Every line of the records that holds the word "middle" should be copied out.

--- Dataset excerpts ---

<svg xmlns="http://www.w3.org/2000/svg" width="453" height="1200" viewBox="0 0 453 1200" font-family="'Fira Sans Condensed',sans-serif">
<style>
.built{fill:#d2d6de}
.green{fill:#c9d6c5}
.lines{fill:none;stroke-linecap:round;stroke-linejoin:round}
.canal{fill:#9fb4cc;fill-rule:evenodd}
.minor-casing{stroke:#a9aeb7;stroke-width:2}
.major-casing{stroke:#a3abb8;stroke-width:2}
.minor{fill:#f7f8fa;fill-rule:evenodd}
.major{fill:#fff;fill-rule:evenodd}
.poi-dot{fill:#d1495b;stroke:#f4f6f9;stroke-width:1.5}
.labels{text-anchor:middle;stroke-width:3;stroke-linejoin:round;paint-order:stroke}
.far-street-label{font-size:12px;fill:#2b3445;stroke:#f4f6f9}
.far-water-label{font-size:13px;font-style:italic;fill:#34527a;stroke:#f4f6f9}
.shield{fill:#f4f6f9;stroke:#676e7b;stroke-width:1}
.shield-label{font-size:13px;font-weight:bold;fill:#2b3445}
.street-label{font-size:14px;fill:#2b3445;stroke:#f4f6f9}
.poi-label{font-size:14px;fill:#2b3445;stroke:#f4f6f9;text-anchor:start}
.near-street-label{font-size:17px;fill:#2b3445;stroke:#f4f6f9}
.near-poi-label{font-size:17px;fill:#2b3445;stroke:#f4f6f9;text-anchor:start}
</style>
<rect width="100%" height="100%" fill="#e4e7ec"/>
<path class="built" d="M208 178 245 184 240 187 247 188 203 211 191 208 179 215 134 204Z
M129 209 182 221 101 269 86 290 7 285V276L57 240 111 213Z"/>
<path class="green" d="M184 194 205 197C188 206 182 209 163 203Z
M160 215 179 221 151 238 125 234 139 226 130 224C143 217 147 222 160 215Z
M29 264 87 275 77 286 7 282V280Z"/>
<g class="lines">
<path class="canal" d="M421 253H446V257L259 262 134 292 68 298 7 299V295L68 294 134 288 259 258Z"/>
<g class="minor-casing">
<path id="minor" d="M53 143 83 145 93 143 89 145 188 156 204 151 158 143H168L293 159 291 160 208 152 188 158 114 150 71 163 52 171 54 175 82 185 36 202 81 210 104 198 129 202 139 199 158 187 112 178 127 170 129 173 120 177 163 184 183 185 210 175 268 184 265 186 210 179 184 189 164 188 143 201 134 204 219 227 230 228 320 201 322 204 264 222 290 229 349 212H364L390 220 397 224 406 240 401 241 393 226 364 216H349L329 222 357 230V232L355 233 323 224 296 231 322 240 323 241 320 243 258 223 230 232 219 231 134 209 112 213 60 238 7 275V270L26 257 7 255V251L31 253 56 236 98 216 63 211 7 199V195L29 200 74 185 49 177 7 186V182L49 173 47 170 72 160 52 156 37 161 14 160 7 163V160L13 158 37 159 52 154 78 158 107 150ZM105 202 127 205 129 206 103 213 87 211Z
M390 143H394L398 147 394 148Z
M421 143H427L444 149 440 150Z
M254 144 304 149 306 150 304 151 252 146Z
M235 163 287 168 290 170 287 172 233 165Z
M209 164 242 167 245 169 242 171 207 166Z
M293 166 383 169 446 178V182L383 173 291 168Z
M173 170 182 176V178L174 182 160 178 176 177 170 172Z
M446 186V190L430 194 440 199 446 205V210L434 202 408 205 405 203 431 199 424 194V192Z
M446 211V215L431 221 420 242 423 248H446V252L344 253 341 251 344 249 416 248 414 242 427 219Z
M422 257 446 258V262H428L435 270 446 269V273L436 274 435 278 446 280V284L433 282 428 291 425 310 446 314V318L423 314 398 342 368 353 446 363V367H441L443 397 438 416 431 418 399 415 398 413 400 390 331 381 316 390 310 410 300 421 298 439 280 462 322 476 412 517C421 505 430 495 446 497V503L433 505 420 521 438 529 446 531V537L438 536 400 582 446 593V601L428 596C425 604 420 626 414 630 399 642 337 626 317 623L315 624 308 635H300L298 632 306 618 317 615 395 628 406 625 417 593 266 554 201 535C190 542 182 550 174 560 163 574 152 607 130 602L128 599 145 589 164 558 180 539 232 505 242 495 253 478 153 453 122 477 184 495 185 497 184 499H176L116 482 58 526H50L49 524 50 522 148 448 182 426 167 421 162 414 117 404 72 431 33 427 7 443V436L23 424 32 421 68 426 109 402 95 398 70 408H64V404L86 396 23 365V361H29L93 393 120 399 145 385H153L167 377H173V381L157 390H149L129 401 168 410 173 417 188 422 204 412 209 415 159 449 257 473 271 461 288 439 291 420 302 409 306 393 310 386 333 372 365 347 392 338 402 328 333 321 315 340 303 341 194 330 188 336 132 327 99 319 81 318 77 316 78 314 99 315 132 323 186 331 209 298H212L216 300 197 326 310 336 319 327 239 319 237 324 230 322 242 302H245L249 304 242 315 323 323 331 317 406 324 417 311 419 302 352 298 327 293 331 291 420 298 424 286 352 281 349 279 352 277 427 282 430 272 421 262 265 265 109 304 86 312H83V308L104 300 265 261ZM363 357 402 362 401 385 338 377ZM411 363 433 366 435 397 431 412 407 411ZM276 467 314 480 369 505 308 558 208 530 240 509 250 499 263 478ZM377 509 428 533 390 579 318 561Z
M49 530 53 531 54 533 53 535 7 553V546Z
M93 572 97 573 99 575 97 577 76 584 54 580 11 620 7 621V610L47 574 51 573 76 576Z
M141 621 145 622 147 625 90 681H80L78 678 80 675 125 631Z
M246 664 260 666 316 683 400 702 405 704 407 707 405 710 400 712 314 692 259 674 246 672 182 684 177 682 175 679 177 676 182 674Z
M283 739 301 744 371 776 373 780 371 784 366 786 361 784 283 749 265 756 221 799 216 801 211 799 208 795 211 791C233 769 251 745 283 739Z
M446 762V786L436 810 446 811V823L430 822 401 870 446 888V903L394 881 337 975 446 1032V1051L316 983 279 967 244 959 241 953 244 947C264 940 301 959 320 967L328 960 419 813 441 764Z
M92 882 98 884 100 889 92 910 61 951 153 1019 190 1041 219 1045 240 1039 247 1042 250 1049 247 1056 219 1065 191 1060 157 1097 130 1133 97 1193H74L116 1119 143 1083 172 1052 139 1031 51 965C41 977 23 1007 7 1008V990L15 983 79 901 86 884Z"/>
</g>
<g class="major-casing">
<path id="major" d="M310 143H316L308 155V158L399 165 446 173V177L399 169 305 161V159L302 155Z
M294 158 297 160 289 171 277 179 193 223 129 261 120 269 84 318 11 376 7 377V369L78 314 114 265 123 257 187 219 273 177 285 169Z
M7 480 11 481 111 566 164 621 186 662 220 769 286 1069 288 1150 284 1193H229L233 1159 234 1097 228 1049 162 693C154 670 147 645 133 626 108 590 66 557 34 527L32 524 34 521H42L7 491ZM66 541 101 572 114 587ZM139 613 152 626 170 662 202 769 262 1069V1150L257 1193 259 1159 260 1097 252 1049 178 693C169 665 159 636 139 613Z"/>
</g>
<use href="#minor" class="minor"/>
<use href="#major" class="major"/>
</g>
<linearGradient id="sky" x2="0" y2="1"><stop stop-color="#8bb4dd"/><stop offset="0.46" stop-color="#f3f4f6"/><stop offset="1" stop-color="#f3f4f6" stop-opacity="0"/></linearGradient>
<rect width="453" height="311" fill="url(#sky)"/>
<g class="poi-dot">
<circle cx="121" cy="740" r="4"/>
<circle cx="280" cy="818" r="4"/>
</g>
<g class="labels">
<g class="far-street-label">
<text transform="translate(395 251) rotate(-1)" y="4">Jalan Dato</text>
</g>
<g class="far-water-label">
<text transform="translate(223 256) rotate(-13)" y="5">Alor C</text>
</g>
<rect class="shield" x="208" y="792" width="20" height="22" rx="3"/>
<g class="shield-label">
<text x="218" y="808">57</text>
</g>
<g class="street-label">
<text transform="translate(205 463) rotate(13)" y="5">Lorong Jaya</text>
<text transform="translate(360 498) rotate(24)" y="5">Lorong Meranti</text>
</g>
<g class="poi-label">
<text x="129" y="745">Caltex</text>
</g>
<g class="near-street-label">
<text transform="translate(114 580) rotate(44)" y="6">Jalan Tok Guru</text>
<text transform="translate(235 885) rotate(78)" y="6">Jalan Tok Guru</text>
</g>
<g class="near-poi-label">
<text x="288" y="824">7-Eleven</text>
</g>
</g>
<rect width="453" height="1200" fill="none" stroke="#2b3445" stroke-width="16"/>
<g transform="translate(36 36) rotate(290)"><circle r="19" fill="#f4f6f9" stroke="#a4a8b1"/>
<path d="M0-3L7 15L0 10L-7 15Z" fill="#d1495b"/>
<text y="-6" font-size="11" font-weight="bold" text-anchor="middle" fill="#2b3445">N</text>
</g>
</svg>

---

__Task solution__
.labels{text-anchor:middle;stroke-width:3;stroke-linejoin:round;paint-order:stroke}
<text y="-6" font-size="11" font-weight="bold" text-anchor="middle" fill="#2b3445">N</text>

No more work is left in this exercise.